Près de 3 000 militaires blessés psychiques depuis 2010

Ouest-France

En plus de 10 ans, quelque 2 800 militaires français souffrant de blessures psychiques ont été recensés en France.

Quelque 2 800 militaires français souffrant de blessures psychiques ont été recensés entre 2010 et 2019, dont 231 en 2019, selon le ministère des Armées, qui va mettre à leur disposition des établissements de réhabilitation psychosociale, pour les aider à reprendre en main leur vie quotidienne.

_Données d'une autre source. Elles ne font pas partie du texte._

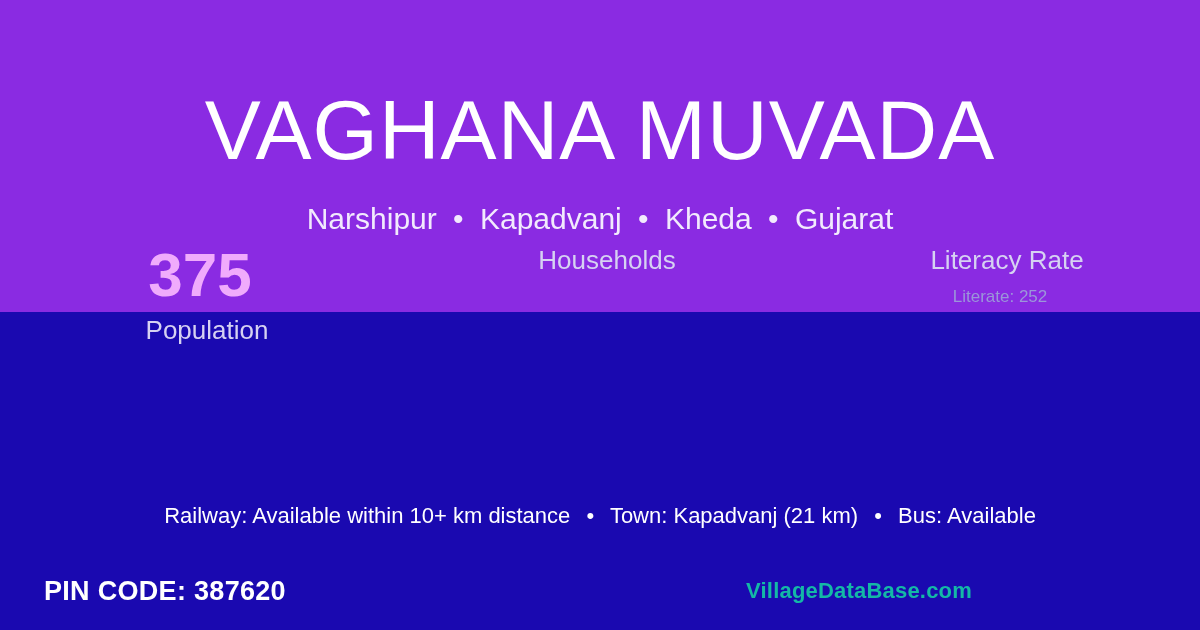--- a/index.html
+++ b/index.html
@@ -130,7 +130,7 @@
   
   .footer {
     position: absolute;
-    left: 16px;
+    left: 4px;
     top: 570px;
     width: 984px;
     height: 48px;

À ces blessés psychiques s’ajoutent 589 blessés physiques par arme à feu ou engins explosifs sur dix ans, dont 42 en 2019, a précisé le porte-parole du ministère, Hervé Grandjean, lors d’un point presse.

Sous l’impulsion de la ministre des Armées Florence Parly a été lancé en 2018 le dispositif expérimental des maisons ATHOS, pour renforcer l’accompagnement des militaires blessés psychiques, hors du parcours de soins médicaux.

« L’homme, c’est le cœur de notre système d’arme », explique le médecin en chef Xavier Desruelles, conseiller santé du chef de l’état-major de l’armée de Terre. « On aspire à autre chose que l’acte thérapeutique pour nos blessés ».

L’effroi, la sidération et la perte de repères sont des blessures psychiques qui peuvent engendrer du stress post-traumatique, se manifestant par un état d’anxiété ou de dépression et des difficultés à gérer les tâches du quotidien. Des souffrances qui nécessitent un accompagnement combinant « projet de vie » et « reprise d’activité », selon le ministère des Armées.

L’objectif des maisons ATHOS, qui seront cogérées par leurs membres, sera d’aider les militaires souffrant de blessures psychiques à se reconstruire durablement et redevenir autonomes, avec l’aide d’accompagnateurs. « Ça répond à un besoin qui est aujourd’hui confirmé par nos psychiatres », assure le médecin en chef Desruelles.

Une phase expérimentale sera menée jusqu’à 2022 sur deux sites, à Cambes et Toulouse (sud-ouest). Ce dispositif prévoit plusieurs formules d’accueil : hébergement sur place ou visites ponctuelles. Deux militaires ont déjà signé pour le projet.

Un des principes fondamentaux est le volontariat : pas de modalisation précise, pas de temps particulier de traitement, et une grande flexibilité en fonction des blessés, qui bénéficieront chacun d’un projet personnalisé.

En partenariat avec l’IGESA (Institut de gestion sociale des armées), qui gère les 130 établissements sociaux et médicaux-sociaux du ministère des Armées, tous les blessés suivis par le service de santé des armées (SSA) pourront accéder à ce programme.

« ATHOS se veut le plus englobant possible dans la prise en charge des blessés psychiques », souligne Christophe Daurel, commissaire général de 2e classe et chef du groupe de travail ministériel du projet.

Le but à terme est d’avoir « un maillage territorial (de maisons ATHOS) qui permette de couvrir tout notre territoire national », selon le commissaire général.